Dan Friedman: Stay Radical

Saturday, Sep 2, 2023 – Feb 4, 2024

111 S. Michigan Ave.
Chicago, IL 60603

The Art Institute of Chicago is pleased to announce Dan Friedman: Stay Radical, on view from September 2, 2023 through February 4, 2024 . This exhibition is the first museum retrospective focused on the extraordinary and underrecognized career of American designer Dan Friedman. The exhibit will feature more than 50 works that showcase Friedman’s unbounded creativity through posters, books, large-scale assemblages, and iconoclastic furniture designs. 

Drawn primarily from the Art Institute’s collection, this exhibition charts Friedman’s remarkable mid-career transformation from a graphic designer to a multimedia creator whose neon-colored works defy traditional categories. His unconventional style led to diverse collaborations with some of the most prominent artists living in New York City in the early 1980s, including Jean-Michel Basquiat, Keith Haring, and Tseng Kwong Chi.

Friedman’s career began with training at two prestigious schools for modern design and typography in Europe.
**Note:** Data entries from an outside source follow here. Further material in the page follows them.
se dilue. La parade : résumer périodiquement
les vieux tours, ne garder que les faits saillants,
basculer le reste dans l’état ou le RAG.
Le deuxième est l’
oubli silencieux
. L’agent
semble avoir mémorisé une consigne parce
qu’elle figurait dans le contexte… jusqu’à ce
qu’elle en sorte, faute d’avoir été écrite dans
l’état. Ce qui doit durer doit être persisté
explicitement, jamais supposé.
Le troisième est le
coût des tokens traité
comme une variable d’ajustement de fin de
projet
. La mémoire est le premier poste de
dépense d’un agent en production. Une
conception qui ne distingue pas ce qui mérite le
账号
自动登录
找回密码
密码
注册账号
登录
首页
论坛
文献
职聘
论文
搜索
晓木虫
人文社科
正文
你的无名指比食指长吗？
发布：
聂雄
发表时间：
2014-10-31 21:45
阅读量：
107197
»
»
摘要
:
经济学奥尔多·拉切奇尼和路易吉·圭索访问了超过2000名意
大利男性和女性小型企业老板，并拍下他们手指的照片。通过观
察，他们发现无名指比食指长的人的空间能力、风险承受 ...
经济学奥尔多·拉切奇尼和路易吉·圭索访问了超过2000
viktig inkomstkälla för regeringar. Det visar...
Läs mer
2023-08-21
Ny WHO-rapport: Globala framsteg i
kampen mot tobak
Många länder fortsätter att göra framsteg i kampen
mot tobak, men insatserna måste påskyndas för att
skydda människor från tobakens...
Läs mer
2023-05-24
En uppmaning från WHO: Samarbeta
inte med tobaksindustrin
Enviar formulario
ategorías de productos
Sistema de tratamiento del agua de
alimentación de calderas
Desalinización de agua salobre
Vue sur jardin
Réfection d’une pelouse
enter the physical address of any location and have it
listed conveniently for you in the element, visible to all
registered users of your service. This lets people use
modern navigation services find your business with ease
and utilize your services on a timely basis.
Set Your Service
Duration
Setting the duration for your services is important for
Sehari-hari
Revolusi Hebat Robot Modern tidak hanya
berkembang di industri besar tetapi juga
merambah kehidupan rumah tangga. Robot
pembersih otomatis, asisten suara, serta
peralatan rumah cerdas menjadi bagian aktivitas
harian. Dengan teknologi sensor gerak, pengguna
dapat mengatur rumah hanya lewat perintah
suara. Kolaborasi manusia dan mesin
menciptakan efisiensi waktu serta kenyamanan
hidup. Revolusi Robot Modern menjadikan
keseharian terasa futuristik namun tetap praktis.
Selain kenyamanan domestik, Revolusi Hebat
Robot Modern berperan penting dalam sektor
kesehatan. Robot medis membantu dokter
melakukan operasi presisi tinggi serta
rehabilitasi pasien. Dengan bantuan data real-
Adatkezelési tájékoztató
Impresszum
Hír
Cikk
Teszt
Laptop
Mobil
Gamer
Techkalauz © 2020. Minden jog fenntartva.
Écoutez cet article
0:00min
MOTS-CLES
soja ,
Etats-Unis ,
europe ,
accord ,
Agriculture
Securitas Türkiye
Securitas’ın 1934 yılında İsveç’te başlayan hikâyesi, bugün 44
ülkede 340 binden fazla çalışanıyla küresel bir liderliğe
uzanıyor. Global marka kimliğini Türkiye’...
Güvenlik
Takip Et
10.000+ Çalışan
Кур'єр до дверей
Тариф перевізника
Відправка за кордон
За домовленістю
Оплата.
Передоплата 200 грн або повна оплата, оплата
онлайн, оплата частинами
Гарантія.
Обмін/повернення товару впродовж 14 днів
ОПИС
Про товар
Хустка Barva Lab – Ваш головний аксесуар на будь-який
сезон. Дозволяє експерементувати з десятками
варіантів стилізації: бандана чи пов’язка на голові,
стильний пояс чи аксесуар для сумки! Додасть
He then went on to teach graphic design at Yale University before building his early career in corporate branding for large companies like Citibank. Despite his success, by the late 1970s Friedman became disillusioned with corporate work and immersed himself in the artistic subculture of the East Village. This experience allowed him to explore the full range of his creativity, and begin creating the wild, mixed-media assemblages and customized furniture pieces that became the hallmark of his practice. 

Friedman’s work blurs the boundaries between art and design, inspired by everyday debris from the streets of New York and diverse references to popular culture, including corporate logos and cartoon characters. Friedman employed found objects and vibrantly painted surfaces to create lyrical, yet irreverent compositions that explore themes ranging from ecological disaster to day dreams.  

“He had an absurdist sensibility that oscillated between humor and tragedy,” said Alison Fisher, Harold and Margot Schiff Curator, Architecture and Design, “an attitude that allowed him to make space for radical optimism in a materialistic, media-driven world.” 

During the late 1980s, Friedman became increasingly invested in work addressing the political and social issues of his time, including rapidly evolving technology, environmental pollution, and South African apartheid. The most iconic of these projects—his 1987 Art Against AIDS Poster—was created to help combat the AIDS crisis, a disease that had a devastating impact on Friedman’s artistic community in New York and claimed his own life in 1995.

Building on the Art Institute’s early acquisition of Friedman’s work in 1989, this exhibition represents a timely, wide-ranging examination of a major, yet underexplored figure in 20th century design whose unbridled practice speaks to stylistic and political directions in art and design today.

Dan Friedman: Stay Radical is curated by Alison Fisher, Harold and Margot Schiff Curator, Architecture and Design, with McKenzie Stupica, COSI Research Fellow in Architecture and Design.


Image: Dan Friedman. Tornado Fetish, 1985. The Art Institute of Chicago, gift of Ken Friedman 2020.